### Parts of the exercise
a) From the page on the word "way," return the stretch from "Questions about example" through "way to the top.", copied word for word.
b) Sum up the page on the word "way" in two sentences.

### Text
● ● ● ● ● ● ●

Questions about example sentences with, and the definition and usage of "Way"

The meaning of "Way" in various phrases and sentences

Q: What does “he had his way with her” in 1993 mean?
A: to have one's way with someone = to convince or pressure someone into having sex
Q: What does way up mean?
A: @revinneil
Yes. It was the dog’s route to the top.
Like a person works their way to the top.

You can work your way up a set of stairs, as well.
Q: What does enjoy eating your way through mean?
A: Advertising talk. Basically it means you will enjoy eating it from start to finish.
Q: What does The best way out is always through. mean?
A: the best way to get out of a situation or problem is to work through it
Q: What does way off beat mean?
A: Figuratively: When something is not as it should be.

Musically: off tempo or off key

Example sentences using "Way"

Q: Please show me example sentences with one way or another.
A: It means that, no matter what, you will find a way
Q: Please show me example sentences with way more.
A: I want way more guitars than I’ve got.

But they cost way more than I can afford.

People who weigh way more than they should, ought to weigh way less.
Q: Please show me example sentences with You don't say! It is similar to 'no way!'?.
A: The relevance of Nicolas Cage is not entirely clear. Seems like someone just used it like that one time and everyone else thought it was a good idea. =)
Q: Please show me example sentences with by way of.
A: "I said it by way of a joke."

"I went to Japan by way of the United States."
Q: Please show me example sentences with by way of.
A: I don't think it's used often.

Synonyms of "Way" and their differences

Q: What is the difference between I spend way too much time watching movies. and I spend way too much time ON watching movies. ?
A: They're pretty much the same! You can omit "on" or leave it in, doesn't really matter. In natural conversation, I would be more likely to use the first one.
Q: What is the difference between a way and a means and a resort ?
A: A "way" is like ”方”. It's a method of doing something. There can be a lot of these for one thing you do.
A "means" is a method by which something is possible.
A "resort" is a way, but one that you don't want to use. It's generally bad.

● ● ● ● ● ● ●

### Records provided
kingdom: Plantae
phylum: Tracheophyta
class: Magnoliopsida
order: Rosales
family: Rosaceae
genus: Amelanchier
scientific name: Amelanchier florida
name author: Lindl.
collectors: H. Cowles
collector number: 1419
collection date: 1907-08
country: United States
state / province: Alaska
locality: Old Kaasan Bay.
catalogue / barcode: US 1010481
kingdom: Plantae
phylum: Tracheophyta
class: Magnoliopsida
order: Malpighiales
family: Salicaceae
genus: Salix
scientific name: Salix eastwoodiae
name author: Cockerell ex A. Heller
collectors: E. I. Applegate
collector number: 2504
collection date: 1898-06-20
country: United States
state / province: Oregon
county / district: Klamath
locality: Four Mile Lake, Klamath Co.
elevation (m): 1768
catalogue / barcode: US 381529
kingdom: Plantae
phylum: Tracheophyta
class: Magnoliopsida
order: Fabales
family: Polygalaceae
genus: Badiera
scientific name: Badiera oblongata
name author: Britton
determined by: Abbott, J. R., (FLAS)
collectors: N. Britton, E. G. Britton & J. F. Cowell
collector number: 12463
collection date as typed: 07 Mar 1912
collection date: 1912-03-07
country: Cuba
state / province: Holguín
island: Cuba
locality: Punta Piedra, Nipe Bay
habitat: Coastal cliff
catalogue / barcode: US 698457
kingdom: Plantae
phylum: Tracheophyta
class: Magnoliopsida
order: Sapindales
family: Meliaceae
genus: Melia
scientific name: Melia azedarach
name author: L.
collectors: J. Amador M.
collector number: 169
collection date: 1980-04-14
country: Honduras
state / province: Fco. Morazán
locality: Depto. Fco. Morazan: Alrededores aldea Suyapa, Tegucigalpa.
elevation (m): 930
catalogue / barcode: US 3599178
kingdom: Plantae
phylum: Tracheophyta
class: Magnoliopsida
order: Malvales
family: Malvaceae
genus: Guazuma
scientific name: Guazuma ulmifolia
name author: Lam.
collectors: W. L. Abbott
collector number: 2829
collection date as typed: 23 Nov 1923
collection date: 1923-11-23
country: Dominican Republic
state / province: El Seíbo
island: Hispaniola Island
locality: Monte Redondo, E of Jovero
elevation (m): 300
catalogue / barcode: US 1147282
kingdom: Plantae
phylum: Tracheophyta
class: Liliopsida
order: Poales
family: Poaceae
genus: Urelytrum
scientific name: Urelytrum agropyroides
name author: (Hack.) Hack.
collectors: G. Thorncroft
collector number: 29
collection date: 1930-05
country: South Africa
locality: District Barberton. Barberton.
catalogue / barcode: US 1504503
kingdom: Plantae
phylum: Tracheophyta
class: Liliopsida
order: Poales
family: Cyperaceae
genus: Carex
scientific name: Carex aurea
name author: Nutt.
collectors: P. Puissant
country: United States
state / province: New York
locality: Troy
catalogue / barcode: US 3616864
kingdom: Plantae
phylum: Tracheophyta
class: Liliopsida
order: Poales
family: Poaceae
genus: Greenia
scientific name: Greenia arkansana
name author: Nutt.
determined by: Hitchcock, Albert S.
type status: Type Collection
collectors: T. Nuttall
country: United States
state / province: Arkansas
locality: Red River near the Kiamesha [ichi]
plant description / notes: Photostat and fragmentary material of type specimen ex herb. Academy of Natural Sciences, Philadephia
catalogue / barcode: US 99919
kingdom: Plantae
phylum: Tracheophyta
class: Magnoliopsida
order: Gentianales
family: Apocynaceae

● ● ● ● ● ● ●

### Results of the exercise
a)
Questions about example sentences with, and the definition and usage of "Way"

The meaning of "Way" in various phrases and sentences

Q: What does “he had his way with her” in 1993 mean?
A: to have one's way with someone = to convince or pressure someone into having sex
Q: What does way up mean?
A: @revinneil
Yes. It was the dog’s route to the top.
Like a person works their way to the top.

b) The page collects questions and answers on what "way" means in phrases such as "way up," "the best way out is always through," and "way off beat." It also offers example sentences with "way more" and "by way of," and explains how "a way," "a means," and "a resort" differ.